WHAT THIS TASK INVOLVES:
Return, character for character, the stretch of the entries from the line containing "mask_svg, mask_w, mask_h." through the end of the entries, including both ends.

MATERIAL PROVIDED:
>> BEGIN

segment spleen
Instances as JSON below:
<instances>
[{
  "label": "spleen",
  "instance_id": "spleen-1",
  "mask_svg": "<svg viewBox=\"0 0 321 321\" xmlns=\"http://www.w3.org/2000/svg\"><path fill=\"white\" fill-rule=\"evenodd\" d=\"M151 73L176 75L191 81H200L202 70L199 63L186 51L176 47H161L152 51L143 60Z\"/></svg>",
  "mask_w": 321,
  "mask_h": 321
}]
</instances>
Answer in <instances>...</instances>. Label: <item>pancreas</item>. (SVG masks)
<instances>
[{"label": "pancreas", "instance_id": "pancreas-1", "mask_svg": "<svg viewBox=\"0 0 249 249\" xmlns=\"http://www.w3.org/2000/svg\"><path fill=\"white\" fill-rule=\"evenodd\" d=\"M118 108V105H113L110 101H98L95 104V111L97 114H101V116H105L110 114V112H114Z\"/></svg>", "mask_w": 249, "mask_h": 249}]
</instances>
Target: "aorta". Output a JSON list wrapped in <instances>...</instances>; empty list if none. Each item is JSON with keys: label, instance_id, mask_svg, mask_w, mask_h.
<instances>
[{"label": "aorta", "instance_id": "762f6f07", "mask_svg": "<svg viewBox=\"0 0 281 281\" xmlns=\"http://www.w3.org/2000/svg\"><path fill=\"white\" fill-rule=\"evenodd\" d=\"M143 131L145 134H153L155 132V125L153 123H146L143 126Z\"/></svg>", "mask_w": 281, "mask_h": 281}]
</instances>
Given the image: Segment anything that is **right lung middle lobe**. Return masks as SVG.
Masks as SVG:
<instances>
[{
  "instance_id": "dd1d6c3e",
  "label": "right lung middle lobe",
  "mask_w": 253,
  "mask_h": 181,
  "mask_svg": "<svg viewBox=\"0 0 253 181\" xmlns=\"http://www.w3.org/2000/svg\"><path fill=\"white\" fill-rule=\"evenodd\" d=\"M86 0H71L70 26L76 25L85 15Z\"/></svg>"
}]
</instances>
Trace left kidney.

>> END

CORRECT RESPONSE:
Target: "aorta". Output a JSON list wrapped in <instances>...</instances>; empty list if none. Each item is JSON with keys: label, instance_id, mask_svg, mask_w, mask_h.
<instances>
[{"label": "aorta", "instance_id": "762f6f07", "mask_svg": "<svg viewBox=\"0 0 281 281\" xmlns=\"http://www.w3.org/2000/svg\"><path fill=\"white\" fill-rule=\"evenodd\" d=\"M143 131L145 134H153L155 132V125L153 123H146L143 126Z\"/></svg>", "mask_w": 281, "mask_h": 281}]
</instances>
Given the image: Segment anything that is **right lung middle lobe**. Return masks as SVG.
Masks as SVG:
<instances>
[{
  "instance_id": "dd1d6c3e",
  "label": "right lung middle lobe",
  "mask_w": 253,
  "mask_h": 181,
  "mask_svg": "<svg viewBox=\"0 0 253 181\" xmlns=\"http://www.w3.org/2000/svg\"><path fill=\"white\" fill-rule=\"evenodd\" d=\"M86 0H71L70 26L76 25L85 15Z\"/></svg>"
}]
</instances>
Trace left kidney.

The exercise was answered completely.